Assessing the Impact of Distribution Shift on Reinforcement Learning Performance

Poster at the regulatable ML Workshop

December 16 | 7:00 a.m. PT

Ted Fujimoto | Joshua Sutterlein | Sam Chatterjee Auroop Ganguly

Research in machine learning is making progress in fixing its own reproducibility crisis. RL, in particular, faces its own set of unique challenges. Comparison of point estimates and plots that show successful convergence to the optimal policy during training may obfuscate overfitting or dependence on the experimental setup. Although researchers in RL have proposed reliability metrics that account for uncertainty to better understand each algorithm's strengths and weaknesses, the recommendations of past work do not assume the presence of out-of-distribution observations. We propose a set of evaluation methods that measure the robustness of RL algorithms under distribution shifts. The tools presented here argue for the need to account for performance over time while the agent is acting in its environment. In particular, we recommend time-series analysis as a method of observational RL evaluation. We also show that the unique properties of RL and simulated dynamic environments allow us to make stronger assumptions to justify the measurement of causal impact in our evaluations. We then apply these tools to single-agent and multi-agent environments to show the impact of introducing distribution shifts during test time. We present this methodology as a first step toward rigorous RL evaluation in the presence of distribution shifts.

Impacts of Data and Models on Unsupervised Pre-training for Molecular Property Prediction

Paper at AI for Accelerated Materials Design 

Elizabeth Coda | Gihan Uthpala PanapitiyaEmily Saldanha

The available labeled data to support molecular property prediction are limited in size due to experimental time and cost requirements. However, unsupervised learning techniques can leverage vast databases of molecular structures, thus significantly expanding the scope of training data. We compare the effectiveness of pre-training data and modeling choices to support the downstream task of molecular aqueous solubility prediction. We also compare the global and local structure of the learned latent spaces to probe the properties of effective pre-training approaches. We find that the pre-training modeling choices affect predictive performance and the latent space structure much more than the data choices.

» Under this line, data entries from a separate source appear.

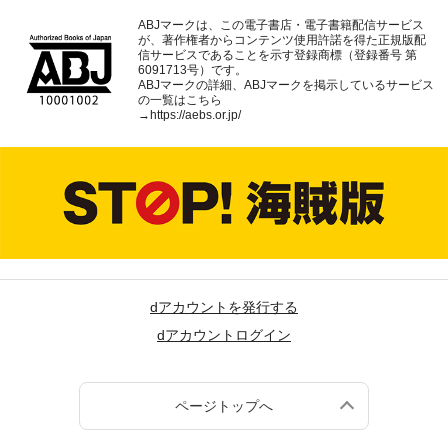
ABJマークは、この電子書店・電子書籍配信サービス
が、著作権者からコンテンツ使用許諾を得た正規版配
信サービスであることを示す登録商標（登録番号 第
6091713号）です。
ABJマークの詳細、ABJマークを掲示しているサービス
の一覧はこちら
→
https://aebs.or.jp/
dアカウントを発行する
dアカウントログイン
ページトップへ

18th Women in Machine Learning Workshop (WiML 2023)

December 11 | 12:00 p.m. – 2:00 p.m. UTC

PNNL Mentor: Maria Glenski

WiML 2023 is happening in-person on Monday, December 11, co-located with the NeurIPS 2023 conference. Mentorship roundtable sessions will tentatively take place from 12:00  2:00 p.m.; lunch will be served.

We will have a diverse set of discussion groups in the mentorship roundtables, with mentors leading the discussion on a particular topic within each group. WiML attendees will rotate between tables roughly every 20 minutes. This allows attendees to gain exposure to different topics and interact with multiple mentors.